L'Angleterre : Elle a eu la priorité, établie en Chine depuis l'ouverture ; elle a fondé de très vieilles et très solides maisons ayant très bonne réputation auprès des Chinois qui aiment faire des affaires avec elle ; elles sont soutenues par des banques considérables qui donnent du crédit à ses négociants et aidées par un service de navigation établi partout. Ce qu'elle a contre elle c'est que ses commerçants assez loyaux en affaires, sont très peu travailleurs, peu intelligents, peu d'initiative, très routiniers et en somme très loin d'avoir tiré parti de la situation unique et des avantages de toute nature qu'ils ont entre les mains. D'autre part, l'aide qu'ils reçoivent de leur gouvernement, ministre et consuls, est très considérable : c'est un corps composé de gens honorables, instruits, mais ayant mêmes défauts que leurs administrés : corps fermé, avancement très lent, carrière assez peu brillante offrant peu de champ aux activités qui veulent se développer : les gens une fois arrivés à une situation plantureuse, large, ne cherchent plus qu'à employer leurs loisirs à la sinologie, travaux de vieux garçons sans but, d'autres font des rapports très instructifs, consciencieux, intéressants : la série de leurs rapports a une valeur considérable, littérature de première main, très intéressante, mais renseignements noyés. Ils ont beaucoup de nationaux et ne peuvent pas favoriser les uns aux dépens des autres ; ils ont une administration très collet monté, des attributions rigoureuses et ne peuvent pas recommander un commerçant spécialement, c'est une règle administrative inflexible et une cause d'infériorité. Ils font strictement leur métier, des rapports, de juge, d'administrateur et informateur, n'essayent pas de développer le commerce anglais, d'étudier de nouvelles entreprises, ils n'ont pas de rôle de pionnier actif, de créer de nouveaux débouchés comme les Allemands.

* _QUESTIONS ET EXERCICES_:
**a.** D'après le texte sur le commerce anglais en Chine, par quoi les maisons anglaises sont-elles soutenues ?
**b.** Les affirmations suivantes s'accordent-elles avec le texte sur le commerce anglais en Chine ? Répondez à chacune par oui ou non en citant les mots décisifs du texte.
(i) Les commerçants anglais sont présentés comme assez loyaux en affaires.
(ii) Les consuls anglais peuvent recommander spécialement un commerçant.
(iii) L'avancement dans le corps des ministres et consuls est rapide.
**c.** Poursuivez le texte sur le commerce anglais en Chine après sa dernière phrase.
On n'a pas besoin des lignes pour répondre.

* _MATÉRIEL D'ÉTUDE_:
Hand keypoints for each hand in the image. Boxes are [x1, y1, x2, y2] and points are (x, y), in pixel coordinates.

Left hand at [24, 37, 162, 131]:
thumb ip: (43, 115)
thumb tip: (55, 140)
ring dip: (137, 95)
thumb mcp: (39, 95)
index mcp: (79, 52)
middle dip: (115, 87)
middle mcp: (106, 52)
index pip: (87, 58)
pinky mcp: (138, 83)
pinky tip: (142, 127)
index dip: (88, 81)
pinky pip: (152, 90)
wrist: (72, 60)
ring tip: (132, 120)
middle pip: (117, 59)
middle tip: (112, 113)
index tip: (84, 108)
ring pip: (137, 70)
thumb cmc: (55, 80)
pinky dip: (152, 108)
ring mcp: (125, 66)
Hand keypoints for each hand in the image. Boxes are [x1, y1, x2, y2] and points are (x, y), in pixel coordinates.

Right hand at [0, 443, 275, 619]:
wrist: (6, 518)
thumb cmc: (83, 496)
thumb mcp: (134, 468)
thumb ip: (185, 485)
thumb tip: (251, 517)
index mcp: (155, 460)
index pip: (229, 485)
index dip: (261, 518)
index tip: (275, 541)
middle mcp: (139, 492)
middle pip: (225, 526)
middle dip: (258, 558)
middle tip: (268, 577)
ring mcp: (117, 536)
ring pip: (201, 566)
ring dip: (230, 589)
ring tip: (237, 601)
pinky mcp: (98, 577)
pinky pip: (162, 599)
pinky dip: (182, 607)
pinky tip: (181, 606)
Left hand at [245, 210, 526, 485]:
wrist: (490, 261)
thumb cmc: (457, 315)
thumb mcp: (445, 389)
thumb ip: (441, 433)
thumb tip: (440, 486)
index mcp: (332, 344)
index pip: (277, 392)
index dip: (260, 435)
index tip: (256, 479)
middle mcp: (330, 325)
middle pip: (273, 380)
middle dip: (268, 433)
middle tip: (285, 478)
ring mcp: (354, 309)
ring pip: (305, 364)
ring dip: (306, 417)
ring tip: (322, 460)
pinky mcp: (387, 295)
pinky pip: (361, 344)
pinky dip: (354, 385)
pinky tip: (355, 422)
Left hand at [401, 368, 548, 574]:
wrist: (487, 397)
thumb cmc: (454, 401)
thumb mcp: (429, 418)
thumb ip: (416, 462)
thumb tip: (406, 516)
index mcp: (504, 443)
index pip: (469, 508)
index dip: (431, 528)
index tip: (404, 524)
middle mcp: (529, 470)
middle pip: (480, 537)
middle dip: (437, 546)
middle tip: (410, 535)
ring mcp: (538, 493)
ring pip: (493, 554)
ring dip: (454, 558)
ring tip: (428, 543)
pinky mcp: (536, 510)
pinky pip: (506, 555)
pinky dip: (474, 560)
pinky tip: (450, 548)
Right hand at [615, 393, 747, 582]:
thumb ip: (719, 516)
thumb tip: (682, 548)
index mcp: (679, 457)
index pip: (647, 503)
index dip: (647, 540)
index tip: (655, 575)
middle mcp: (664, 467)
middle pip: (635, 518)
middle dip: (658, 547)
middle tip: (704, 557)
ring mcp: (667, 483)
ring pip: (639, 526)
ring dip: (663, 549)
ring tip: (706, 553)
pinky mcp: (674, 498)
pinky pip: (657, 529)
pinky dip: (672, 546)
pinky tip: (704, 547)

* _RÉPONSES PAR NUMÉRO_:
**a.** Par des banques considérables qui donnent du crédit aux négociants anglais.

**b.**
(i) Oui : « ses commerçants assez loyaux en affaires ».
(ii) Non : « ne peuvent pas recommander un commerçant spécialement ».
(iii) Non : « avancement très lent ».

**c.**
Les Américains ont pris beaucoup de développement et ne vendent uniquement que des produits américains sans l'interférence de grandes maisons en Chine (n'ayant que American Trading Co et Fearon et Daniel, tissus) et comme banque, l'« International Banking Co ». Cependant ils se développent énormément pour importer entre les mains de commerçants anglais (machines, farines, tissus de coton, pétrole). C'est l'Angleterre qui vend le plus, la France qui achète le plus. Cela alimente cette grosse navigation qu'ils sont en train de créer de San Francisco à Shanghai. On peut prévoir que quand la Chine aura développé ses énormes ressources de combustible, elle fournira la côte américaine dépourvue de charbon et recevra en échange des denrées alimentaires nécessaires puisqu'elle est toujours à la limite de la disette. C'est l'Amérique qui a le plus d'intérêt à se réserver ce marché-là. Roosevelt, en esprit politique, attache une importance énorme à l'Extrême-Orient.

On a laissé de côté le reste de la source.